◆ **YOUR OBJECTIVE**
Return every line of the entries below that contains the string "What".

◆ **DATA TO USE**
== == ==
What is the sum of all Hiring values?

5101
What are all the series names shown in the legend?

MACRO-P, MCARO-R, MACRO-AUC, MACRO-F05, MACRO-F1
== == ==
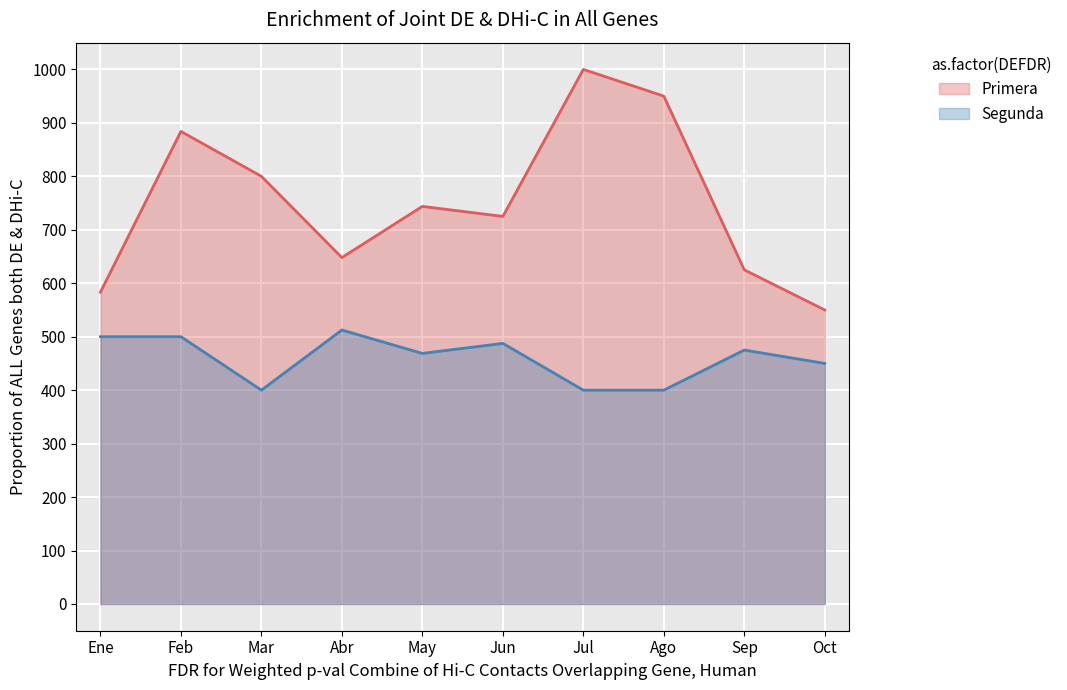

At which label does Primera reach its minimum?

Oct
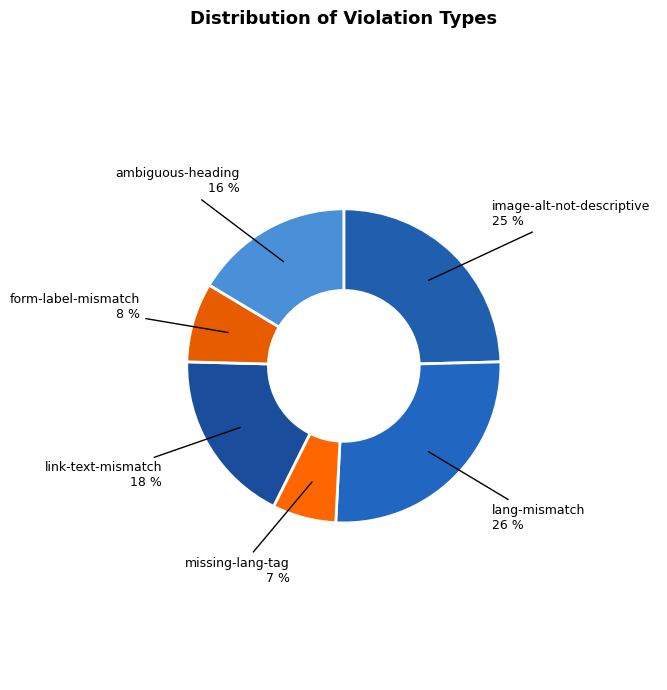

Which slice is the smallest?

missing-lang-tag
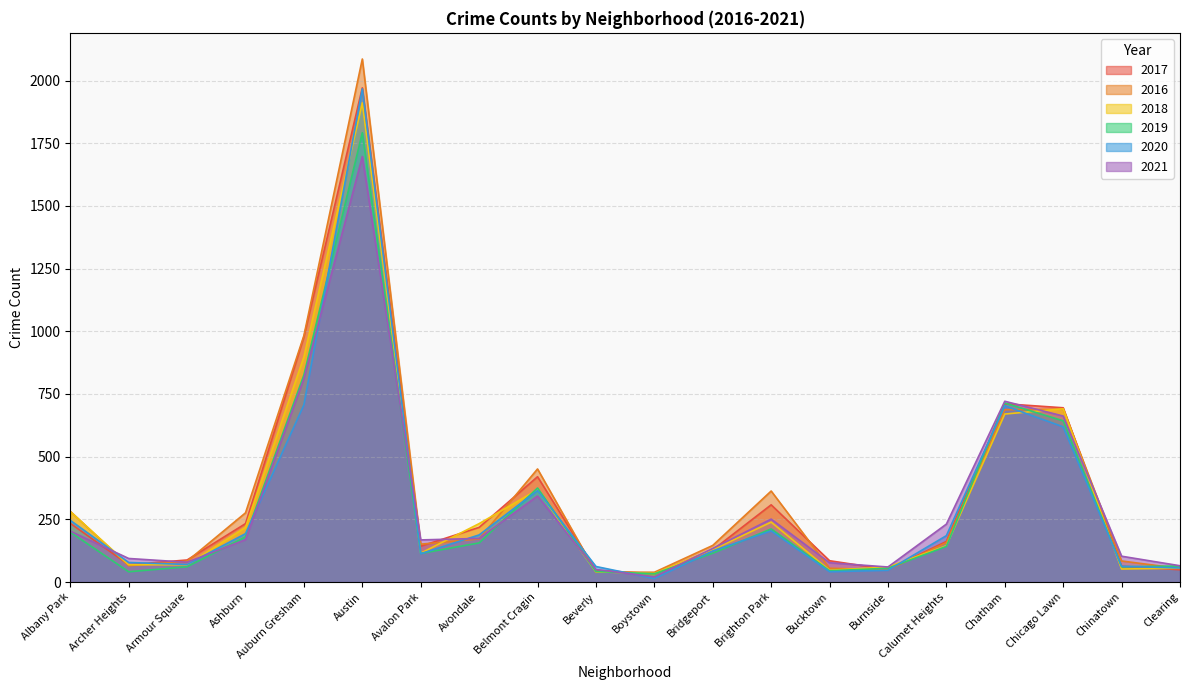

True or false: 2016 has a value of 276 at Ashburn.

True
== == ==
◆ **RESULT**
What is the sum of all Hiring values?
What are all the series names shown in the legend?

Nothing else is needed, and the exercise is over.